The sample was derived from an updated list of registered voters who voted in at least two of the last four general elections and one of the last four primary elections. Surveyors asked about respondents’ thoughts on the following subjects:
• Quality of life in Sidney;
• How well they are informed about Sidney’s needs and services offered to residents;
• Sidney’s priorities;
• If they would vote for an earned income tax levy.
• Reasons to support or oppose the levy;
• The cost, whether annual or monthly;
• If the city is a good steward of tax dollars;
• If city leaders make decisions that are in the best interest of the community.
Billman-Royer told council the overall perceptions of the city were generally positive, in terms of the quality of life, positive direction of the city, cost of living, tax rate, fiscal stewardship and public services.
“The support for the street repairs and maintenance was overwhelming,” she said, “and community leaders expressed satisfaction with how the earned income tax dollars are being spent.”
She told council fire and emergency services ranked as a very high priority during this process. Throughout the discussions, Billman-Royer said, the vast majority of participants made clear their genuine concern for the level of service and well-being of fellow neighbors.
She recommended for council and city staff members to be out in the community talking to residents in different forums. She told council members they need to attend various club meetings to help inform people.
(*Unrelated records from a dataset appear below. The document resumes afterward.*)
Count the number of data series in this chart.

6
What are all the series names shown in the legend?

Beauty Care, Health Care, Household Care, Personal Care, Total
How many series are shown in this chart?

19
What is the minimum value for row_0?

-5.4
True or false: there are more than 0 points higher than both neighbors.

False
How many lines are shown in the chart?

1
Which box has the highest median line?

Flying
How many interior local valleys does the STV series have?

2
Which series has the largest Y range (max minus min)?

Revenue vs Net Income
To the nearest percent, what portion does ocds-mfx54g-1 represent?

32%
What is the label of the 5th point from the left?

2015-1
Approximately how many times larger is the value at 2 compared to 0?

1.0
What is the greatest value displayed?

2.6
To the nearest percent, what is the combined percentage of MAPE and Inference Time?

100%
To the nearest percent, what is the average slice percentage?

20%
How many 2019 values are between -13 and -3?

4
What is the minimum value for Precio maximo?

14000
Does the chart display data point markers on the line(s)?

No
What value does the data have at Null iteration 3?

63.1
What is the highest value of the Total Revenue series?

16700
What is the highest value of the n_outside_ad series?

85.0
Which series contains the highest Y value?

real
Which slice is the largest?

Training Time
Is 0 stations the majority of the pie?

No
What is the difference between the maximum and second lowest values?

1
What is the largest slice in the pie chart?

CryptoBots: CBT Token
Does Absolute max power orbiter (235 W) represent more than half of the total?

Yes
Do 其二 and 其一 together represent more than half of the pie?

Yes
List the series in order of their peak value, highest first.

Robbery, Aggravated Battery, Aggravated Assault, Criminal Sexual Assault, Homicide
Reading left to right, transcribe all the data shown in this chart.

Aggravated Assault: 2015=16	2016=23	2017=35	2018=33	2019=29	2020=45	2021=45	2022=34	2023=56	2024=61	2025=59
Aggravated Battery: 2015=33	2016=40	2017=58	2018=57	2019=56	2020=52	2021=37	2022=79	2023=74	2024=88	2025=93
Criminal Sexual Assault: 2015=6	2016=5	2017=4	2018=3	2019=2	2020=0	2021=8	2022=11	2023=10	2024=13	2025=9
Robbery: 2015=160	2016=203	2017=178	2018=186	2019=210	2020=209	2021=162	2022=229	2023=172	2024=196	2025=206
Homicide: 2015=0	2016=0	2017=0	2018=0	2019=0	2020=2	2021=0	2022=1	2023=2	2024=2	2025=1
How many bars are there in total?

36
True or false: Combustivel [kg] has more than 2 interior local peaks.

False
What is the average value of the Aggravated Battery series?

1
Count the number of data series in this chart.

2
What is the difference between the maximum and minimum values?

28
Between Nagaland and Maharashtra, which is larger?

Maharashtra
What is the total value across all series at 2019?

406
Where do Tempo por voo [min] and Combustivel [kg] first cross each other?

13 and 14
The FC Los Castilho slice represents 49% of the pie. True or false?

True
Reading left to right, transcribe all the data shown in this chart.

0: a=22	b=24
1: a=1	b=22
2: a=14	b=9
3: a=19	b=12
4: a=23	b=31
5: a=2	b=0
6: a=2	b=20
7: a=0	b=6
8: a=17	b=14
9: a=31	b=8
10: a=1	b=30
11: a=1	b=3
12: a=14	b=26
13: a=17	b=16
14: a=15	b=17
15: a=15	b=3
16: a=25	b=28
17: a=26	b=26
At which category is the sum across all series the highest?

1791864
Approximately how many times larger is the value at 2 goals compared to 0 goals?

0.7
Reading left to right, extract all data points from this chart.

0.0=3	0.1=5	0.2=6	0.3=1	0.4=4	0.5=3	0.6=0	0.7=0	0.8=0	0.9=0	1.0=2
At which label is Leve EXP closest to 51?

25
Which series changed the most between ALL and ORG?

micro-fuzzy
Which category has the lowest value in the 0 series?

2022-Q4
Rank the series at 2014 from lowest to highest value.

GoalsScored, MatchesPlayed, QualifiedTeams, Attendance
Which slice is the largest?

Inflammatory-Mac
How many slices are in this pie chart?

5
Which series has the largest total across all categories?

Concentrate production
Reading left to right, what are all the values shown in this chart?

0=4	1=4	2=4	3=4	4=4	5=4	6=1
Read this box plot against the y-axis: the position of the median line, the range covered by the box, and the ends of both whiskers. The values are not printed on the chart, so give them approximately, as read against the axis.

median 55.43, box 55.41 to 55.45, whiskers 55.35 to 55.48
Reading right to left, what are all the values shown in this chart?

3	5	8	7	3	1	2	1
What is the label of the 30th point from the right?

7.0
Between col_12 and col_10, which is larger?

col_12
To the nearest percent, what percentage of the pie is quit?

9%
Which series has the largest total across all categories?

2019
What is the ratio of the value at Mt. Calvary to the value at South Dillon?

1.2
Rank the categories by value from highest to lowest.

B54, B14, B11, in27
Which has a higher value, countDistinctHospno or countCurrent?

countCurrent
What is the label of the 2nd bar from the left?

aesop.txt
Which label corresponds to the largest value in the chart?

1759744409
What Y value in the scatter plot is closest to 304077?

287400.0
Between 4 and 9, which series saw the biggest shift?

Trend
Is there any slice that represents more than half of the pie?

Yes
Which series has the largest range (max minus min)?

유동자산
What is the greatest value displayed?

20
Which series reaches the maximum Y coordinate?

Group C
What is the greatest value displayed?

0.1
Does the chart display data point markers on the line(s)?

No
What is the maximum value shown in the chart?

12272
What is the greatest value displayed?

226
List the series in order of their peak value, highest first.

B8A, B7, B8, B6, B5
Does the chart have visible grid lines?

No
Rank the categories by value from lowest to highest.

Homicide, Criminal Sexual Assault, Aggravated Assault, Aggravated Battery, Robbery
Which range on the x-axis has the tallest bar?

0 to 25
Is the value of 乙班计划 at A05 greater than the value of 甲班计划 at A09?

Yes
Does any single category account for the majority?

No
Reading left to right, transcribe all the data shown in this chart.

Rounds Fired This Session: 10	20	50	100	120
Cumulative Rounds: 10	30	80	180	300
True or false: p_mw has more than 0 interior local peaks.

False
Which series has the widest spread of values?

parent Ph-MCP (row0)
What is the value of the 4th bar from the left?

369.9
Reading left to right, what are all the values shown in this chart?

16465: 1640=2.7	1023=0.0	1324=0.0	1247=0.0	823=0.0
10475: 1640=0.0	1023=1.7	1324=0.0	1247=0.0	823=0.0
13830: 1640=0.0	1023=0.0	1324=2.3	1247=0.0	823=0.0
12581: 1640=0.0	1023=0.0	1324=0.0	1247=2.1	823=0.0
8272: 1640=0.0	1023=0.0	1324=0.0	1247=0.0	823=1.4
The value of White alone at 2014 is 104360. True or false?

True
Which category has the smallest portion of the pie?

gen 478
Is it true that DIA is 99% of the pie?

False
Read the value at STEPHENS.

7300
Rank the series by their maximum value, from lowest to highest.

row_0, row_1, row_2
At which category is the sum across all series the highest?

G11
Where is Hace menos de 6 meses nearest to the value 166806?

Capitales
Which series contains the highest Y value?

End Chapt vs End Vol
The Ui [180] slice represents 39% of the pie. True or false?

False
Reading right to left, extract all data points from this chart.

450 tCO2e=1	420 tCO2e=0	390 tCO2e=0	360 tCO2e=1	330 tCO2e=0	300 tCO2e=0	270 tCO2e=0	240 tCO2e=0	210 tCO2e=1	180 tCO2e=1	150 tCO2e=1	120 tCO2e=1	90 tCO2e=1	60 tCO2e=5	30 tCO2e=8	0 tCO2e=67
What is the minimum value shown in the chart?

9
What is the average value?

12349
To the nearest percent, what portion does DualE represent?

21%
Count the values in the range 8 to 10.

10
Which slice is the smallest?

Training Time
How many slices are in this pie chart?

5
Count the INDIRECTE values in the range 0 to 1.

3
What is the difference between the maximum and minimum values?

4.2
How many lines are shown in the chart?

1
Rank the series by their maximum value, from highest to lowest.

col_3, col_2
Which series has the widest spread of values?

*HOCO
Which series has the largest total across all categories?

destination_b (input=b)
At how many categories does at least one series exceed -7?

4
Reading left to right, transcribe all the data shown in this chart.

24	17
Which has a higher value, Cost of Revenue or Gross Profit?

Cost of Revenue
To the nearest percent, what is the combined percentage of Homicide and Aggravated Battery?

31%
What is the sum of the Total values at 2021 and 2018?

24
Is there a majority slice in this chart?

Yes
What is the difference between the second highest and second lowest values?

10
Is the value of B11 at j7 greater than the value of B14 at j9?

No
She noted informed respondents were generally more in support of the levy than voters who know considerably less.
The results indicated most people surveyed were more in favor of one levy opposed to two separate levies, and that a continuous levy was the preference, Billman-Royer confirmed.
“It is evident that clear and regular communication will be a vital part of the process once the city determines the best and most feasible path forward. Those communications are also essential for members of the community to feel they have ‘a voice at the table’ and are making informed decisions about their community’s future,” Billman-Royer said.
After some brief discussion, the consensus among council was to likely put the two funding needs on one levy, likely on the May primary ballot. However, council intends to continue the discussion further at the regular Jan. 28 meeting.